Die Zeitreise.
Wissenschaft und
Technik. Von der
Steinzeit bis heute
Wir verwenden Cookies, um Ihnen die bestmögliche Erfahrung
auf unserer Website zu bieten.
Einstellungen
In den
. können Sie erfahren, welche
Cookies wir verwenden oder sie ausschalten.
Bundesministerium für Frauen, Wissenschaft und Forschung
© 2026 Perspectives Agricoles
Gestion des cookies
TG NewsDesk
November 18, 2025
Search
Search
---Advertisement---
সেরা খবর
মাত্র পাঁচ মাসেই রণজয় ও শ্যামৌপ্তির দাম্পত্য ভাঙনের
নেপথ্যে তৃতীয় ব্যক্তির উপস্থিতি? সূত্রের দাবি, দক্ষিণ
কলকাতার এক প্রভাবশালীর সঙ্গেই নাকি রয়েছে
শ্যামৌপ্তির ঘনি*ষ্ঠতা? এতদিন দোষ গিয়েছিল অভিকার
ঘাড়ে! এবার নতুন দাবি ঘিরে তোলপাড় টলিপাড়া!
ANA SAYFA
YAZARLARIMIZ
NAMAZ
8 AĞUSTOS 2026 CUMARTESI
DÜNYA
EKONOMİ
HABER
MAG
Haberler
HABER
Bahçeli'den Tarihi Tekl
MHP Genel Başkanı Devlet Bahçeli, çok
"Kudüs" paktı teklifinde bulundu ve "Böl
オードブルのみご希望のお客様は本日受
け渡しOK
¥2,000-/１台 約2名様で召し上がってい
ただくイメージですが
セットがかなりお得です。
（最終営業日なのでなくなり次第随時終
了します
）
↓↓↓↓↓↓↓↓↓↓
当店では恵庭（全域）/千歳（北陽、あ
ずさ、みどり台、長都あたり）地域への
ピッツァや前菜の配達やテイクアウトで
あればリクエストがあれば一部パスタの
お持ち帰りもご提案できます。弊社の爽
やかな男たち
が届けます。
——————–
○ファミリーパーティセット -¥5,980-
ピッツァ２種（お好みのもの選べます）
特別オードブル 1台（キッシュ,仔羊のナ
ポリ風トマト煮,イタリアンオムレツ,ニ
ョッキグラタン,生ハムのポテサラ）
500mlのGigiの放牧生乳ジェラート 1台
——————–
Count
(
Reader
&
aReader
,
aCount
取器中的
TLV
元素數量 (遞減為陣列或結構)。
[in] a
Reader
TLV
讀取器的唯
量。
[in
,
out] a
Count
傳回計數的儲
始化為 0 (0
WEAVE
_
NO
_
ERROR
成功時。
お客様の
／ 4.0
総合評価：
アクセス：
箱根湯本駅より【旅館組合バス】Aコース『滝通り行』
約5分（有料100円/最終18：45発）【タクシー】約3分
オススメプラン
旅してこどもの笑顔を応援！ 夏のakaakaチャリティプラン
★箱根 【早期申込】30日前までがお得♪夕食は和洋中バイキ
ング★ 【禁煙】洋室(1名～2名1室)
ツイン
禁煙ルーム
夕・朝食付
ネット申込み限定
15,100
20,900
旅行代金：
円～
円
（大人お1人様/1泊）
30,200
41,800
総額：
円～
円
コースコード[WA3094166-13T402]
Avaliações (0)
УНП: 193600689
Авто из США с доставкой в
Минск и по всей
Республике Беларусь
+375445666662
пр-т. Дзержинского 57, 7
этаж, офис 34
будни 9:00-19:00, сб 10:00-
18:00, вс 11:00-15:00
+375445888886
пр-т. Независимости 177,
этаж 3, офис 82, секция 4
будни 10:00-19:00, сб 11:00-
- - - - -
WHAT NEEDS TO BE DONE> So that nothing is lost, return the listing exactly and completely.

TASK OUTPUT>
Die Zeitreise.
Wissenschaft und
Technik. Von der
Steinzeit bis heute
Wir verwenden Cookies, um Ihnen die bestmögliche Erfahrung
auf unserer Website zu bieten.
Einstellungen
In den
. können Sie erfahren, welche
Cookies wir verwenden oder sie ausschalten.
Bundesministerium für Frauen, Wissenschaft und Forschung
© 2026 Perspectives Agricoles
Gestion des cookies
TG NewsDesk
November 18, 2025
Search
Search
---Advertisement---
সেরা খবর
মাত্র পাঁচ মাসেই রণজয় ও শ্যামৌপ্তির দাম্পত্য ভাঙনের
নেপথ্যে তৃতীয় ব্যক্তির উপস্থিতি? সূত্রের দাবি, দক্ষিণ
কলকাতার এক প্রভাবশালীর সঙ্গেই নাকি রয়েছে
শ্যামৌপ্তির ঘনি*ষ্ঠতা? এতদিন দোষ গিয়েছিল অভিকার
ঘাড়ে! এবার নতুন দাবি ঘিরে তোলপাড় টলিপাড়া!
ANA SAYFA
YAZARLARIMIZ
NAMAZ
8 AĞUSTOS 2026 CUMARTESI
DÜNYA
EKONOMİ
HABER
MAG
Haberler
HABER
Bahçeli'den Tarihi Tekl
MHP Genel Başkanı Devlet Bahçeli, çok
"Kudüs" paktı teklifinde bulundu ve "Böl
オードブルのみご希望のお客様は本日受
け渡しOK
¥2,000-/１台 約2名様で召し上がってい
ただくイメージですが
セットがかなりお得です。
（最終営業日なのでなくなり次第随時終
了します
）
↓↓↓↓↓↓↓↓↓↓
当店では恵庭（全域）/千歳（北陽、あ
ずさ、みどり台、長都あたり）地域への
ピッツァや前菜の配達やテイクアウトで
あればリクエストがあれば一部パスタの
お持ち帰りもご提案できます。弊社の爽
やかな男たち
が届けます。
——————–
○ファミリーパーティセット -¥5,980-
ピッツァ２種（お好みのもの選べます）
特別オードブル 1台（キッシュ,仔羊のナ
ポリ風トマト煮,イタリアンオムレツ,ニ
ョッキグラタン,生ハムのポテサラ）
500mlのGigiの放牧生乳ジェラート 1台
——————–
Count
(
Reader
&
aReader
,
aCount
取器中的
TLV
元素數量 (遞減為陣列或結構)。
[in] a
Reader
TLV
讀取器的唯
量。
[in
,
out] a
Count
傳回計數的儲
始化為 0 (0
WEAVE
_
NO
_
ERROR
成功時。
お客様の
／ 4.0
総合評価：
アクセス：
箱根湯本駅より【旅館組合バス】Aコース『滝通り行』
約5分（有料100円/最終18：45発）【タクシー】約3分
オススメプラン
旅してこどもの笑顔を応援！ 夏のakaakaチャリティプラン
★箱根 【早期申込】30日前までがお得♪夕食は和洋中バイキ
ング★ 【禁煙】洋室(1名～2名1室)
ツイン
禁煙ルーム
夕・朝食付
ネット申込み限定
15,100
20,900
旅行代金：
円～
円
（大人お1人様/1泊）
30,200
41,800
総額：
円～
円
コースコード[WA3094166-13T402]
Avaliações (0)
УНП: 193600689
Авто из США с доставкой в
Минск и по всей
Республике Беларусь
+375445666662
пр-т. Дзержинского 57, 7
этаж, офис 34
будни 9:00-19:00, сб 10:00-
18:00, вс 11:00-15:00
+375445888886
пр-т. Независимости 177,
этаж 3, офис 82, секция 4
будни 10:00-19:00, сб 11:00-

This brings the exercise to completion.